About a year ago, I happened upon this statement about the Monitor in the Harvard Business Review – under the charming heading of “do things that don’t interest you”:

“Many things that end up” being meaningful, writes social scientist Joseph Grenny, “have come from conference workshops, articles, or online videos that began as a chore and ended with an insight. My work in Kenya, for example, was heavily influenced by a Christian Science Monitor article I had forced myself to read 10 years earlier. Sometimes, we call things ‘boring’ simply because they lie outside the box we are currently in.”

If you were to come up with a punchline to a joke about the Monitor, that would probably be it. We’re seen as being global, fair, insightful, and perhaps a bit too earnest. We’re the bran muffin of journalism.

But you know what? We change lives.
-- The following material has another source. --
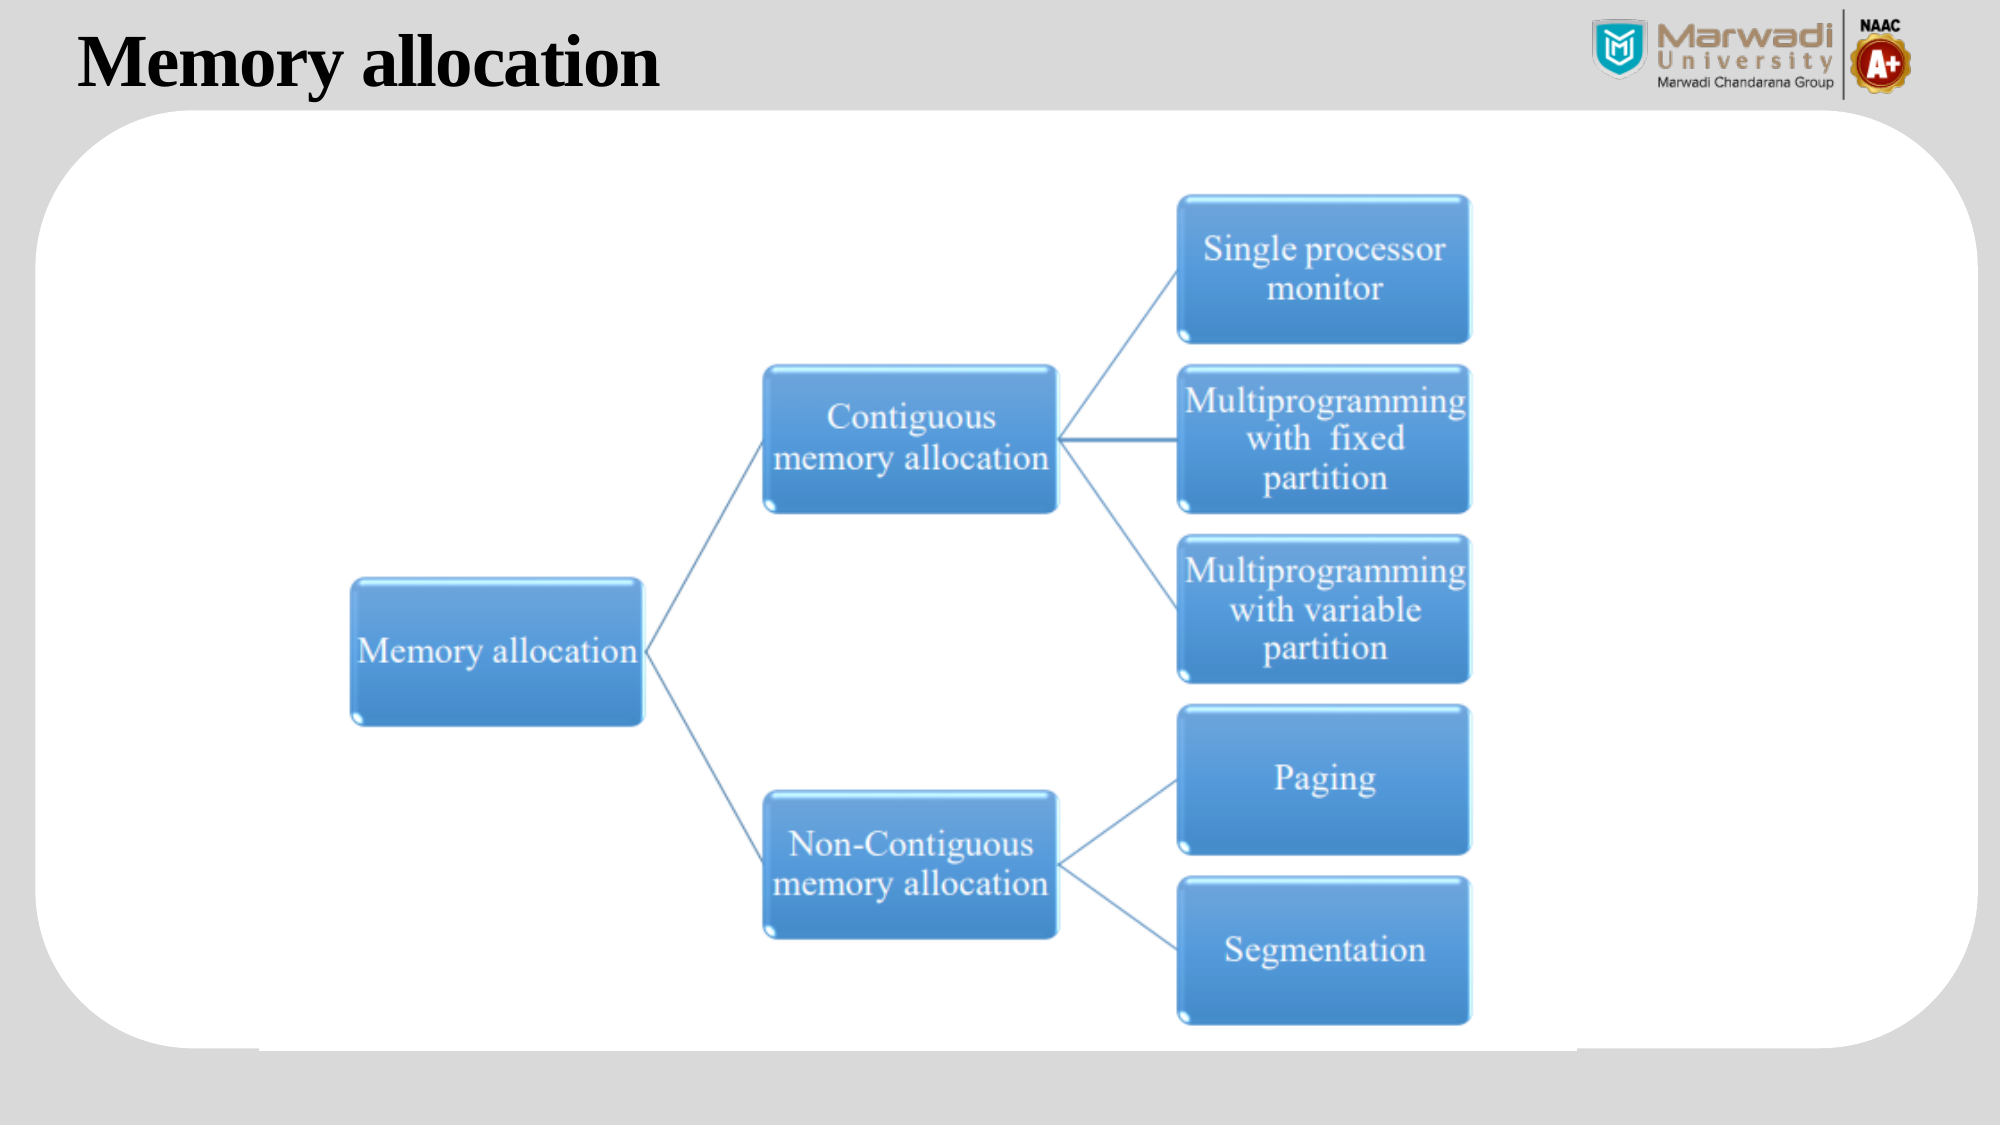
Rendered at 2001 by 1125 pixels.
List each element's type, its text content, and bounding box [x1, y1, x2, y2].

And I’m going to argue that we change lives precisely because we force open that too-small box that most human beings think they live in.

The Monitor is a peculiar little publication that’s hard for the world to figure out. We’re run by a church, but we’re not only for church members and we’re not about converting people. We’re known as being fair even as the world becomes as polarized as at any time since the newspaper’s founding in 1908.

We have a mission beyond circulation, we want to bridge divides. We’re about kicking down the door of thought everywhere and saying, “You are bigger and more capable than you realize. And we can prove it.”